= Bethlehem Bible College =

College in Bethlehem, West Bank, Palestine

Bethlehem Bible College is a Christian evangelical college, founded in 1979 in Bethlehem, under Israeli military occupation. It was created to prepare Christian leaders to serve Arab churches and society in the Holy Land. It trains students to model Christ-centeredness, humility and biblical wholeness. The college uses Arabic as its primary language of instruction, and all courses are accredited through MEATE (Middle East Association for Theological Education), the Palestinian Ministry of Higher Education and several international theological organizations.

==History==
Bethlehem Bible College was founded by Bishara Awad in 1979. The college moved to new buildings on Hebron Road in the 1990s. As of June 2016, the college had between 250 and 275 students. As of 2018, the President is Jack Sara, with Awad as President Emeritus.

The college has extensions in Nazareth and Gaza, as well as offering online degrees. It has also become accredited by the Palestinian National Authority.

== Mission ==
Bethlehem Bible College exists to train people to serve Christ in the world while advocating a Palestinian evangelical perspective by modeling Christ through community development. The college conducts seminars and lectures to give a "Biblical alternative to Christian Zionism."

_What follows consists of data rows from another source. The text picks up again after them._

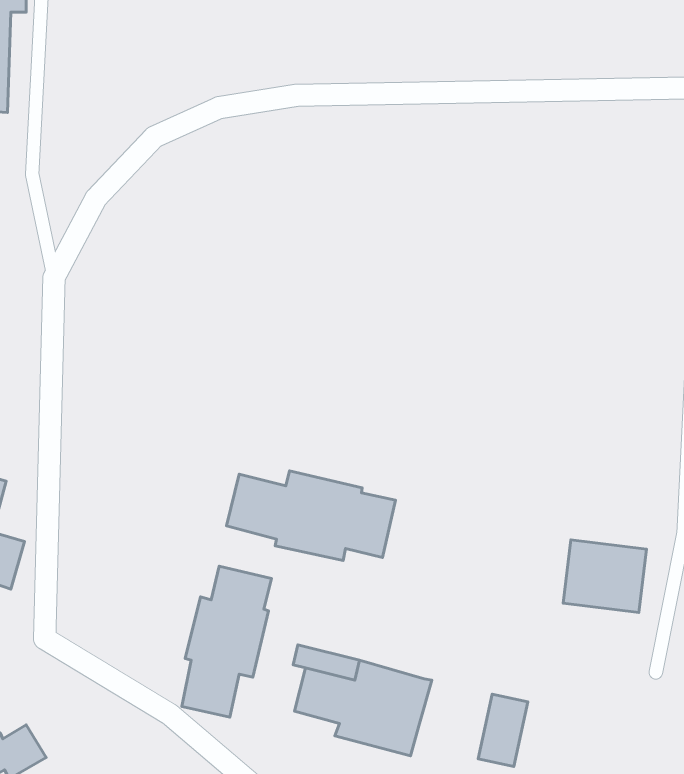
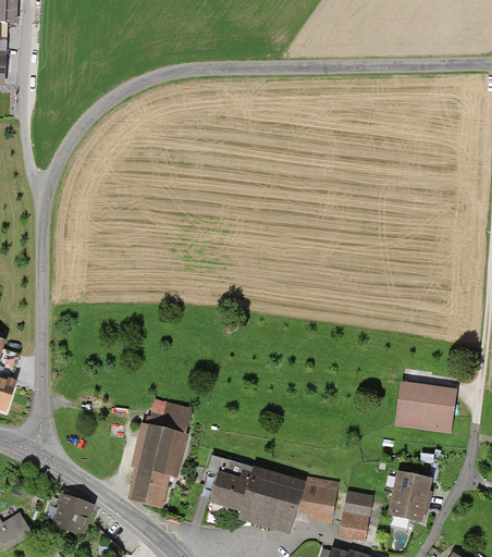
building: [227,471,396,561] -> none
building: none -> [388,469,433,521]
building: none -> [296,473,337,522]
building: none -> [51,493,94,535]

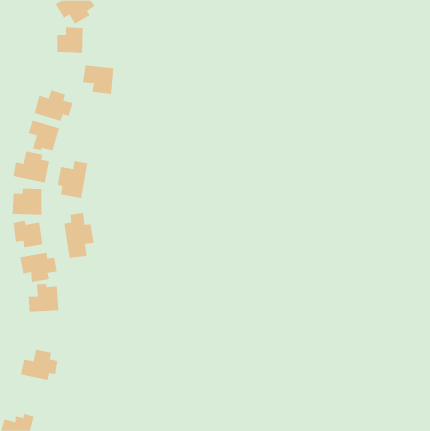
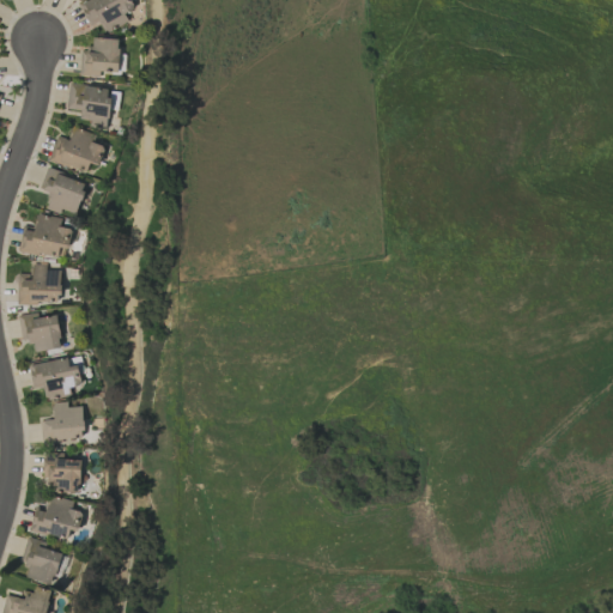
building: [82,65,114,94] -> [67,84,113,126]
building: [57,160,88,199] -> none
building: [64,212,94,259] -> none
building: none -> [44,453,83,493]
building: none -> [23,539,63,584]

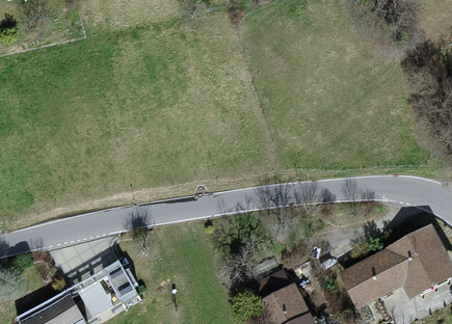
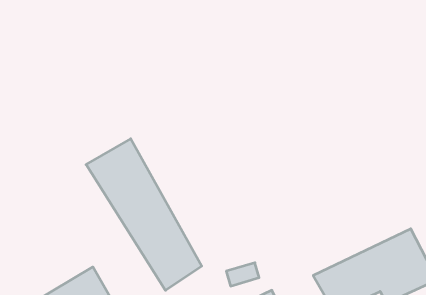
building: none -> [86,139,202,290]

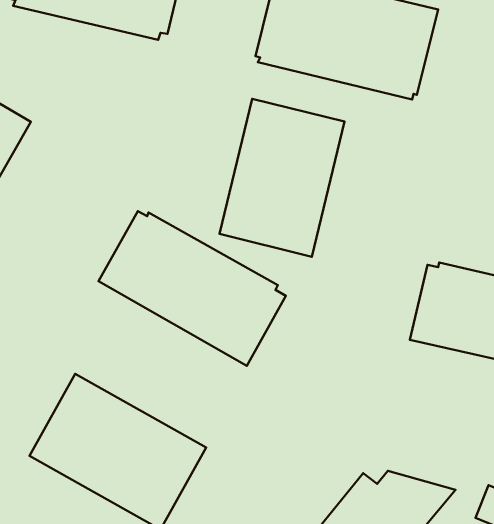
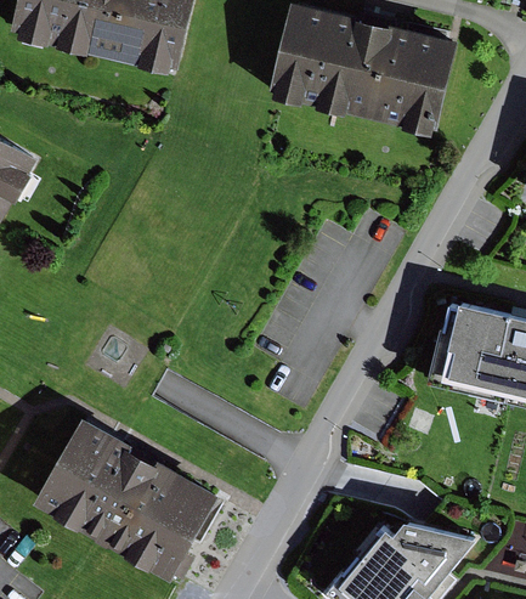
building: [219,99,344,257] -> none
building: [99,211,286,366] -> none

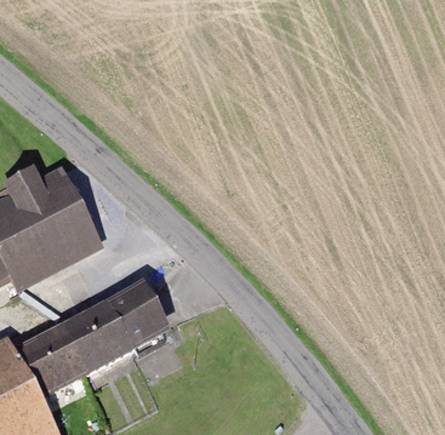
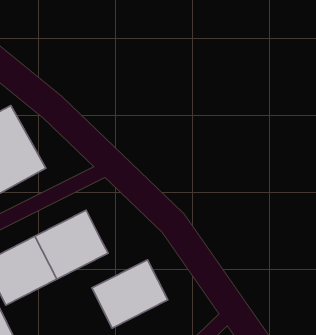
building: none -> [92,260,168,328]

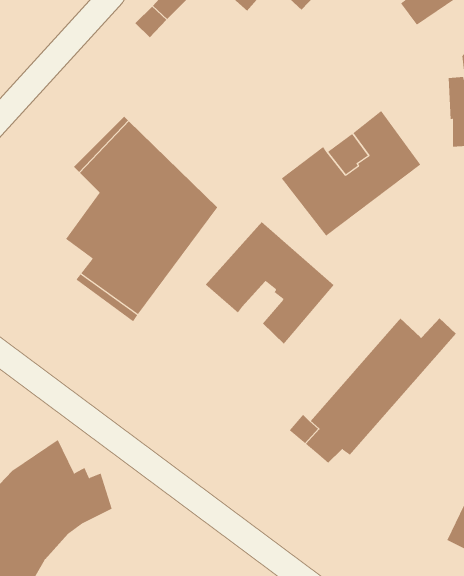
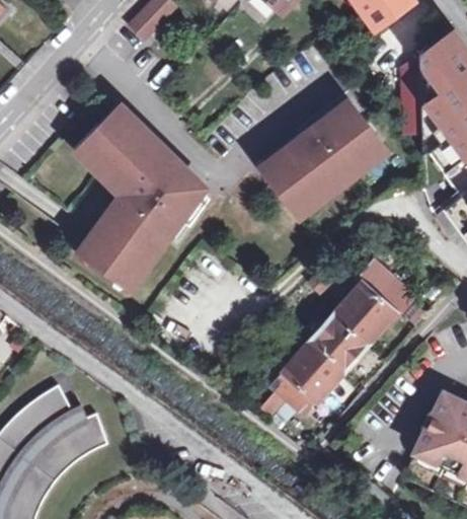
building: [205,221,335,344] -> none

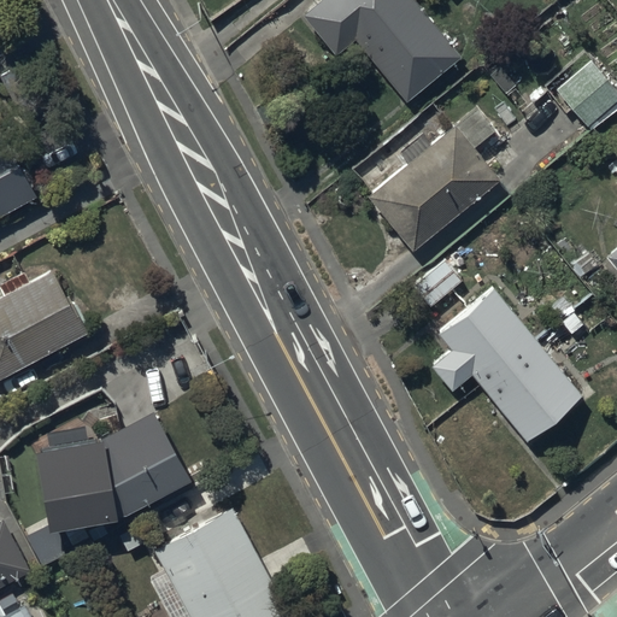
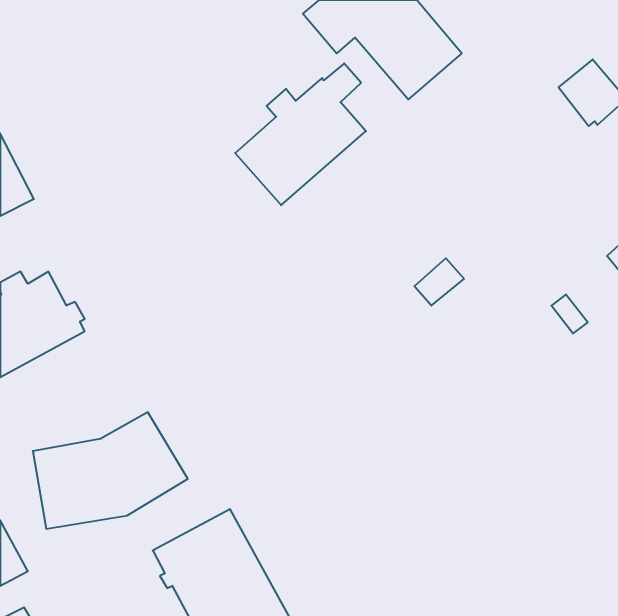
building: [368,111,498,252] -> [235,63,366,205]
building: [431,288,583,443] -> none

The college organises a conference called Christ at the Checkpoint, which has been held every two years since 2010. The purpose is to bring together Christian leaders from all around the world to look at the wall, settlements, checkpoints and refugee camps and "examine the teachings of Christ on themes such as peace, justice and God's love to all races." The 2018 conference was attended by over 400 people, with 210 international attendees including Bishop Efraim Tendero, head of the World Evangelical Alliance. It has received criticism for being "anti-Israel" and "pushing the nationalistic Palestinian agenda."